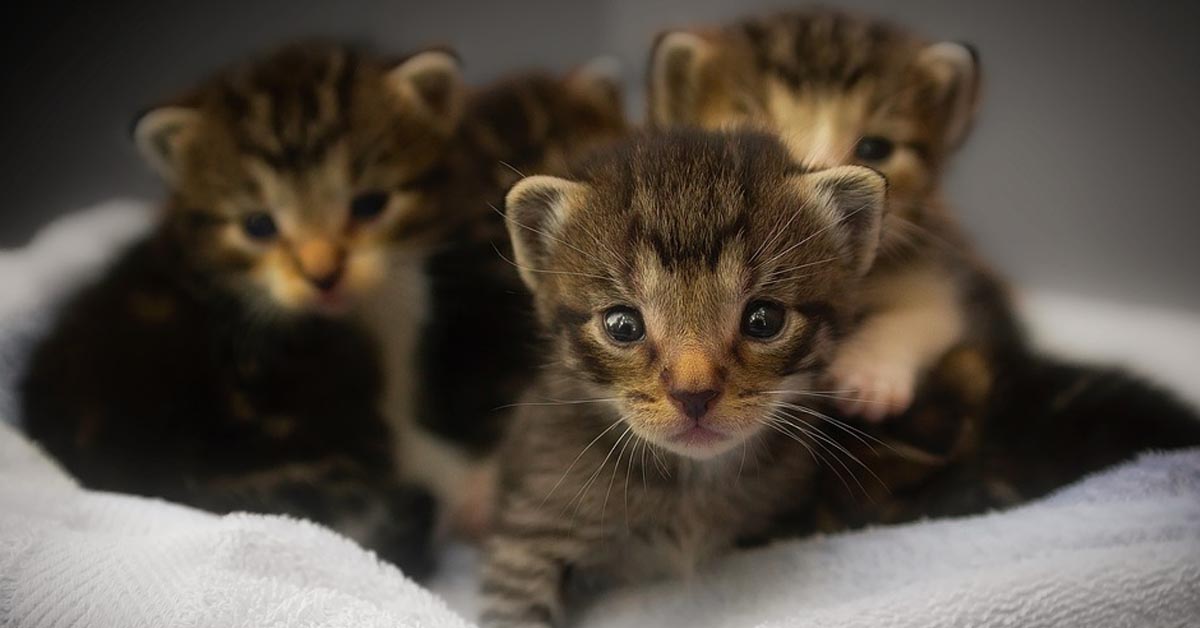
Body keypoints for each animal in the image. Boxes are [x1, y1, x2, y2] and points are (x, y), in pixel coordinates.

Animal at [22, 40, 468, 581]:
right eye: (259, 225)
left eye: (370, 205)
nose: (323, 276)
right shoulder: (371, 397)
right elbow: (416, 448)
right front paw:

--

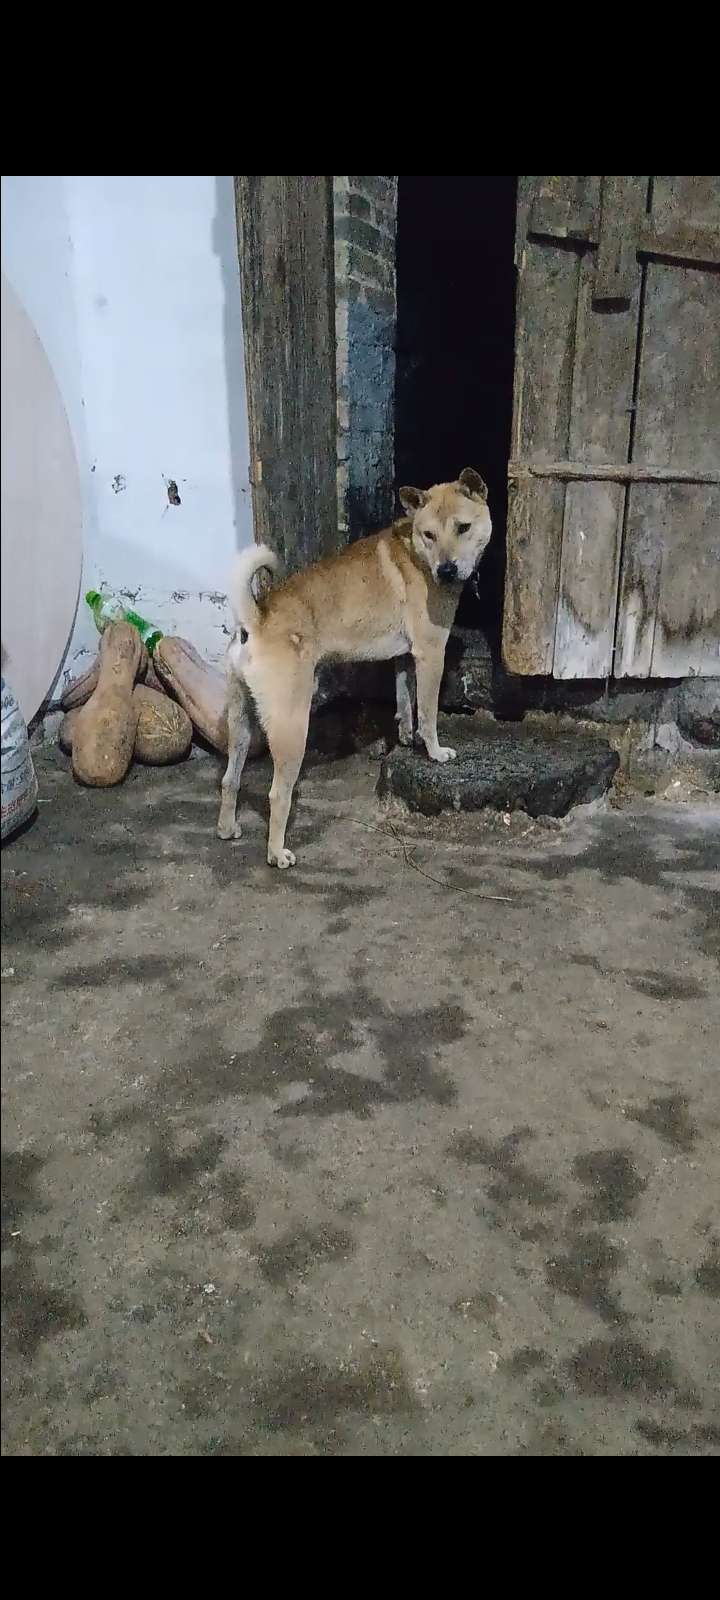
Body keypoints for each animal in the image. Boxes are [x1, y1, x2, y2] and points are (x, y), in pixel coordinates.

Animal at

---

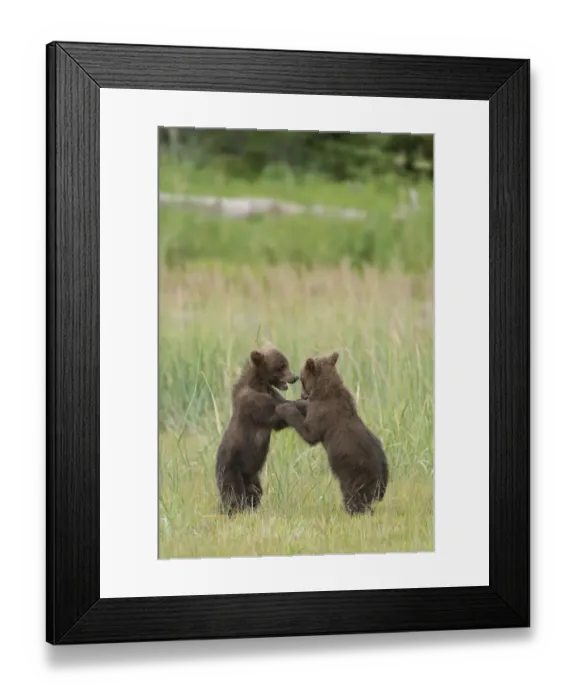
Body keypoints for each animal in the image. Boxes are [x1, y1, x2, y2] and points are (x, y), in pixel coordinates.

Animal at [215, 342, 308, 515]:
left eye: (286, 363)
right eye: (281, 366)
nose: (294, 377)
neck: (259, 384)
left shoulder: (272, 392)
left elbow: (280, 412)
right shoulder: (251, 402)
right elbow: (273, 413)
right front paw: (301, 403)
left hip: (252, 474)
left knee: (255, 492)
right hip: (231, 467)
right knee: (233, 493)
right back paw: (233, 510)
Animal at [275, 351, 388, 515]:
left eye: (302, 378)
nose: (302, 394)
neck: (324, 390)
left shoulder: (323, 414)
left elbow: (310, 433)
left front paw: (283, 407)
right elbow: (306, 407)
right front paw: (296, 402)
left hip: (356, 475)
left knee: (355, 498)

**PROBLEM REQUIREMENTS:**
All lines in the listing above from the line containing "nose: (294, 377)" to the line containing "left knee: (355, 498)", inclusive, should be retyped exactly; no other lines should appear.

**WRITTEN SOLUTION:**
nose: (294, 377)
neck: (259, 384)
left shoulder: (272, 392)
left elbow: (280, 412)
right shoulder: (251, 402)
right elbow: (273, 413)
right front paw: (301, 403)
left hip: (252, 474)
left knee: (255, 492)
right hip: (231, 467)
right knee: (233, 493)
right back paw: (233, 510)
Animal at [275, 351, 388, 515]:
left eye: (302, 378)
nose: (302, 394)
neck: (324, 390)
left shoulder: (323, 414)
left elbow: (310, 433)
left front paw: (283, 407)
right elbow: (306, 407)
right front paw: (296, 402)
left hip: (356, 475)
left knee: (355, 498)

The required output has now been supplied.